Friend to Friend Masonic Memorial
- Interactive map of Friend to Friend Masonic Memorial
- Location: Gettysburg National Cemetery
- Coordinates: 39°49′15.5″N 77°13′54.5″W﻿ / ﻿39.820972°N 77.231806°W
- Designer: Ron Tunison
- Type: Historic structure
- Dedicated date: August 21, 1993

= Friend to Friend Masonic Memorial =

The Friend to Friend Masonic Memorial is a Gettysburg Battlefield monument depicting the "Armistead-Bingham incident" in which Union Army Captain Henry H. Bingham assisted wounded Confederate Brigadier General Lewis Addison Armistead. Both men were Freemasons. This event occurred shortly after Pickett's Charge on July 3, 1863. However, the memorial statue was not created until more than 130 years later, in 1993.

== History ==

=== July 3, 1863 ===
Armistead was wounded at the Battle of Gettysburg. His sword was captured by Union forces and later returned in 1906. Armistead entrusted his other personal effects, including his spurs, watch chain, seal and pocketbook to Union Army Captain Bingham. This occurred while he was en route to a Union field hospital on the Spangler Farm, where he would die two days later. During his journey Armistead briefly met Capt. Bingham, and after learning that he was on the staff of General Winfield Scott Hancock, who was a Freemason as well, he asked Bingham to pass along the items with a message to Hancock. General Hancock was a "valued friend" of Armistead's from before the war, and they served together in the Federal army. Hancock was also wounded at Gettysburg and he would not see Armistead before he died.

=== Later Accounts ===
In 1870, James Walker painted the 20 × 7.5 ft The Repulse of Longstreet's Assault at the Battle of Gettysburg where "Armistead, mortally wounded, is seated on the grass, and is in the act of giving his watch and spurs to his friend, Captain Bingham." As of 2023, the painting is located in Spartanburg, South Carolina.

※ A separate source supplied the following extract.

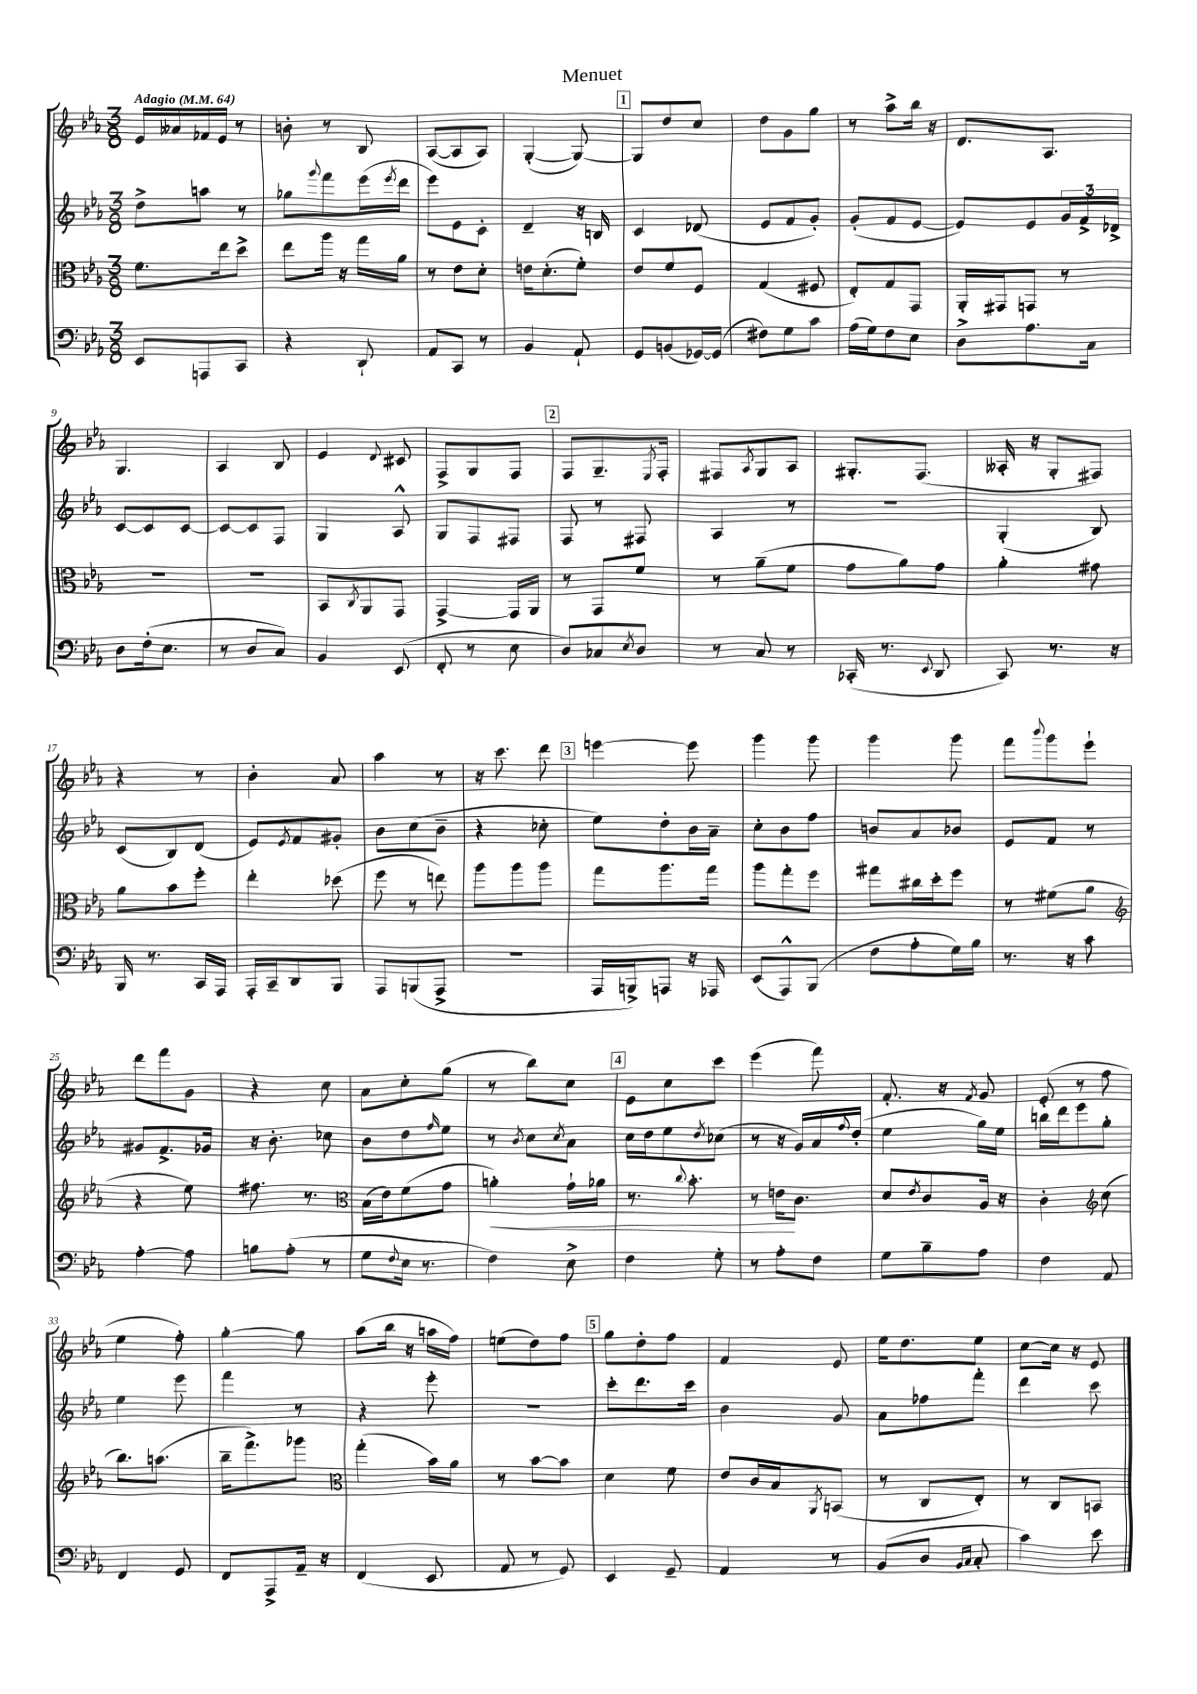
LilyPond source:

In 1887, the Lewis A. Armistead marker was placed at the high water mark of the Confederacy, referring to an area on Cemetery Ridge near Gettysburg, Pennsylvania, marking the farthest point reached by Confederate forces during Pickett's Charge.

According to Masonic scholar Paul Bessel, it was said that "as he went down he gave a Masonic sign asking for assistance" although others believe this occurred after Armistead was carried from the battlefield.

==1993 Memorial==
The memorial was dedicated on August 21, 1993 and was commissioned by the Grand Lodge of Pennsylvania.

The sculpture depicts Bingham at the side of Armistead and has a plaque on the reverse with information regarding the dedication: "This monument is presented by the Right Worshipful Grand Lodge of Free and Accepted Masons of Pennsylvania and dedicated as a memorial to the Freemasons of the Union and the Confederacy. Their unique bonds of friendship enabled them to remain a brotherhood undivided, even as they fought in a divided nation, faithfully supporting the respective governments under which they lived."